START PROVIDED DATA
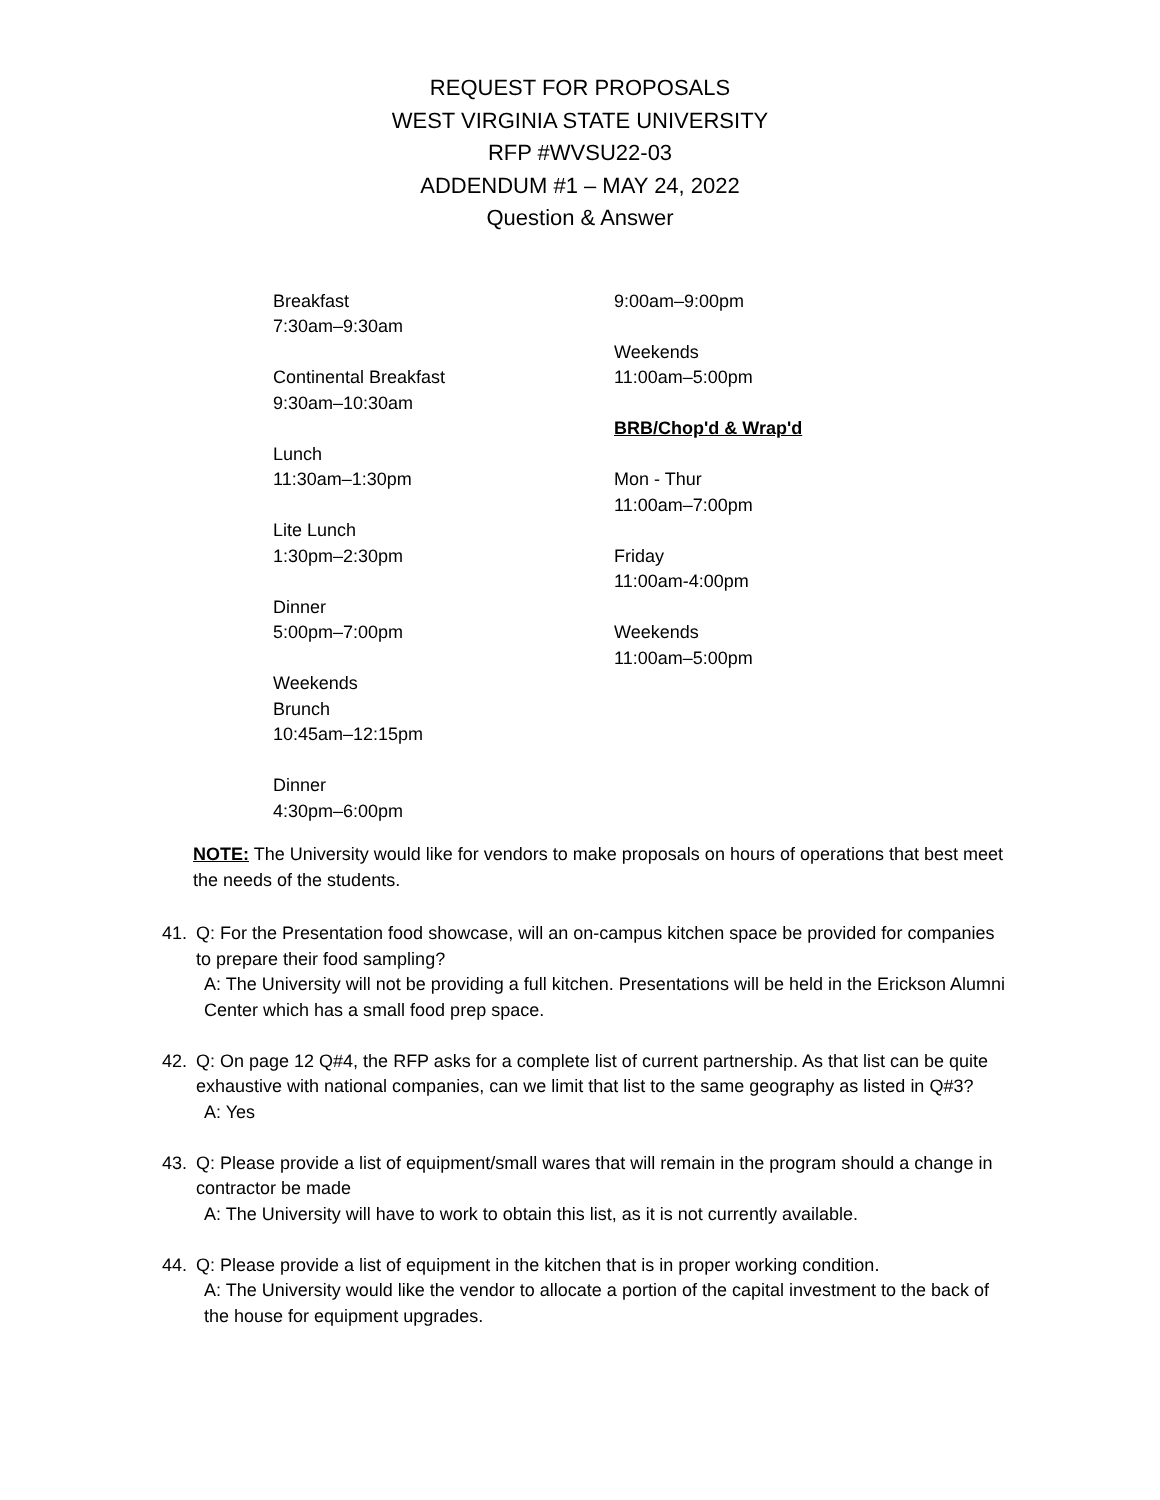REQUEST FOR PROPOSALS
WEST VIRGINIA STATE UNIVERSITY
RFP #WVSU22-03
ADDENDUM #1 – MAY 24, 2022
Question & Answer
Breakfast
7:30am–9:30am
Continental Breakfast
9:30am–10:30am
Lunch
11:30am–1:30pm
Lite Lunch
1:30pm–2:30pm
Dinner
5:00pm–7:00pm
Weekends
Brunch
10:45am–12:15pm
Dinner
4:30pm–6:00pm
9:00am–9:00pm
Weekends
11:00am–5:00pm
BRB/Chop'd & Wrap'd
Mon - Thur
11:00am–7:00pm
Friday
11:00am-4:00pm
Weekends
11:00am–5:00pm
NOTE: The University would like for vendors to make proposals on hours of operations that best meet the needs of the students.
41. Q: For the Presentation food showcase, will an on-campus kitchen space be provided for companies to prepare their food sampling?
A: The University will not be providing a full kitchen. Presentations will be held in the Erickson Alumni Center which has a small food prep space.
42. Q: On page 12 Q#4, the RFP asks for a complete list of current partnership. As that list can be quite exhaustive with national companies, can we limit that list to the same geography as listed in Q#3?
A: Yes
43. Q: Please provide a list of equipment/small wares that will remain in the program should a change in contractor be made
A: The University will have to work to obtain this list, as it is not currently available.
44. Q: Please provide a list of equipment in the kitchen that is in proper working condition.
A: The University would like the vendor to allocate a portion of the capital investment to the back of the house for equipment upgrades.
END PROVIDED DATA
*TASK OBJECTIVE*
Leaving out any pictures, write the records above out exactly as they are.

*ANSWER FOR THE TASK*
REQUEST FOR PROPOSALS
WEST VIRGINIA STATE UNIVERSITY
RFP #WVSU22-03
ADDENDUM #1 – MAY 24, 2022
Question & Answer
Breakfast
7:30am–9:30am
Continental Breakfast
9:30am–10:30am
Lunch
11:30am–1:30pm
Lite Lunch
1:30pm–2:30pm
Dinner
5:00pm–7:00pm
Weekends
Brunch
10:45am–12:15pm
Dinner
4:30pm–6:00pm
9:00am–9:00pm
Weekends
11:00am–5:00pm
BRB/Chop'd & Wrap'd
Mon - Thur
11:00am–7:00pm
Friday
11:00am-4:00pm
Weekends
11:00am–5:00pm
NOTE: The University would like for vendors to make proposals on hours of operations that best meet the needs of the students.
41. Q: For the Presentation food showcase, will an on-campus kitchen space be provided for companies to prepare their food sampling?
A: The University will not be providing a full kitchen. Presentations will be held in the Erickson Alumni Center which has a small food prep space.
42. Q: On page 12 Q#4, the RFP asks for a complete list of current partnership. As that list can be quite exhaustive with national companies, can we limit that list to the same geography as listed in Q#3?
A: Yes
43. Q: Please provide a list of equipment/small wares that will remain in the program should a change in contractor be made
A: The University will have to work to obtain this list, as it is not currently available.
44. Q: Please provide a list of equipment in the kitchen that is in proper working condition.
A: The University would like the vendor to allocate a portion of the capital investment to the back of the house for equipment upgrades.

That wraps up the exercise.